Rotor blades are typically manufactured at locations that are separate from the locations where the wind turbines will be constructed. Thus, an assembled rotor blade (or portion thereof) may require transporting to the construction location. Further, in many cases, transportation of a rotor blade to a construction site requires both marine transport across a body of water and land transport across land. Marine transport may occur in a suitable transport ship, while land transport may occur in a truck on a road or in a train on a railroad.
Typically, various shipping fixtures are utilized during transportation of a rotor blade to contain, secure and protect the rotor blade. For example, one shipping fixture may contain, secure and protect a tip portion of a rotor blade, while another may contain, secure and protect a root portion of that rotor blade. However, currently known shipping fixtures have a variety of disadvantages. In particular, different shipping fixtures are currently required for marine transport versus land transport. Marine transport shipping fixtures must generally be capable of stacking, to allow for columns of shipping fixtures containing rotor blades to be provided on the ships and transported. Stacking allows for efficient and cost-effective use of space on the ships, but requires that the fixtures have additional reinforcement and larger sizes to handle increased loads due to stacking. Land transport shipping fixtures, on the other hand, do not require stacking capability but must be relatively small and lightweight to provide ease of movement onto and off of trucks and/or trains.
Thus, during transportation of a rotor blade across both marine and land environments, multiple fixture changes must be made. For example, a rotor blade may require a land transport shipping fixture for land transportation to a ship, a separate marine transport shipping fixture for transporting on the ship, and a separate land transport shipping fixture for land transportation from the ship.
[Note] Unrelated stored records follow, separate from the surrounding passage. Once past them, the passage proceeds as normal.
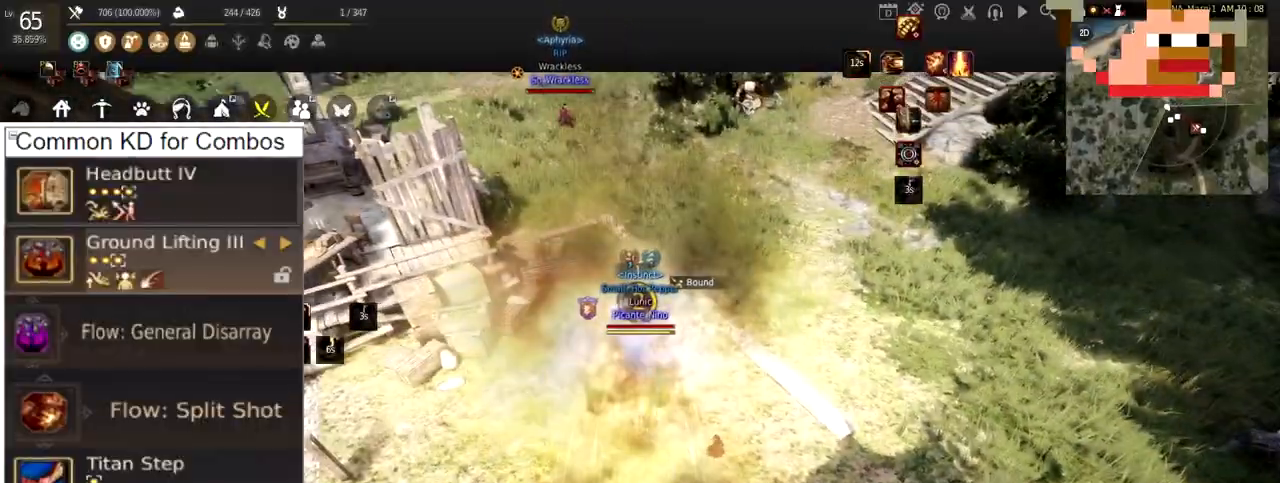
{"keys": ["shift"], "mouse": ["left"], "events": [[451, "mouse_left", "down"], [451, "mouse_right", "up"]]}
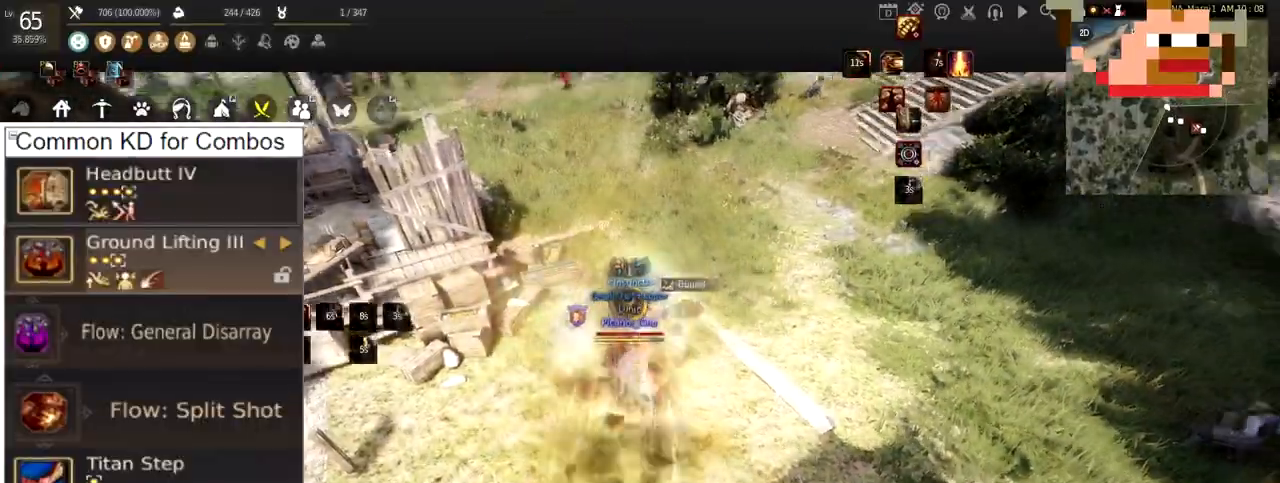
{"keys": ["w"], "mouse": ["right"], "events": [[350, "mouse_left", "up"], [350, "shift", "up"], [467, "mouse_right", "down"], [500, "w", "down"]]}
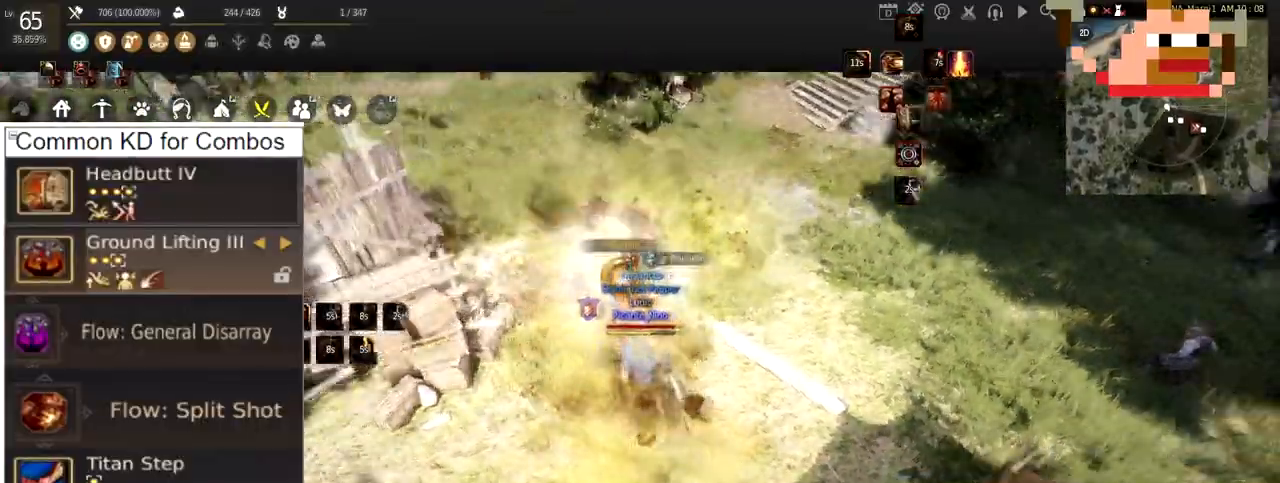
{"keys": [], "mouse": [], "events": [[217, "mouse_right", "up"], [384, "w", "up"]]}
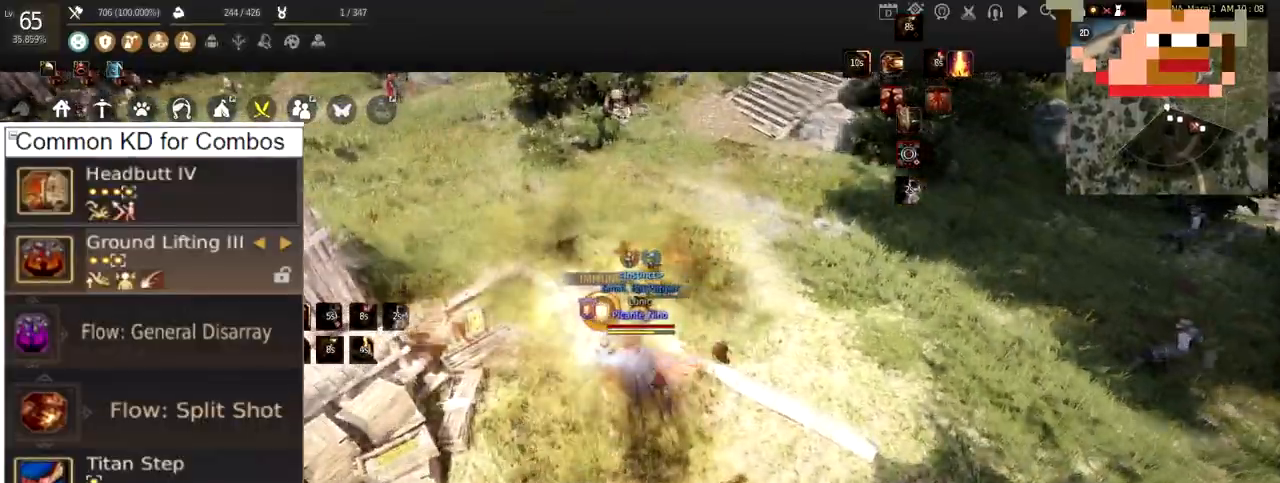
{"keys": [], "mouse": ["left"], "events": [[233, "mouse_left", "down"]]}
The use of these multiple separate shipping fixtures increases the time, cost, and amount of equipment required for shipping of rotor blades, and additionally increases the risk of damage to the rotor blades during changing of the rotor blades from land fixtures to marine fixtures, and vice versa.
Accordingly, an improved shipping fixture and method for transporting one or more rotor blades is desired in the art. In particular, a shipping fixture and method that are optimized for use in both land transportation and marine transportation of a rotor blade would be advantageous.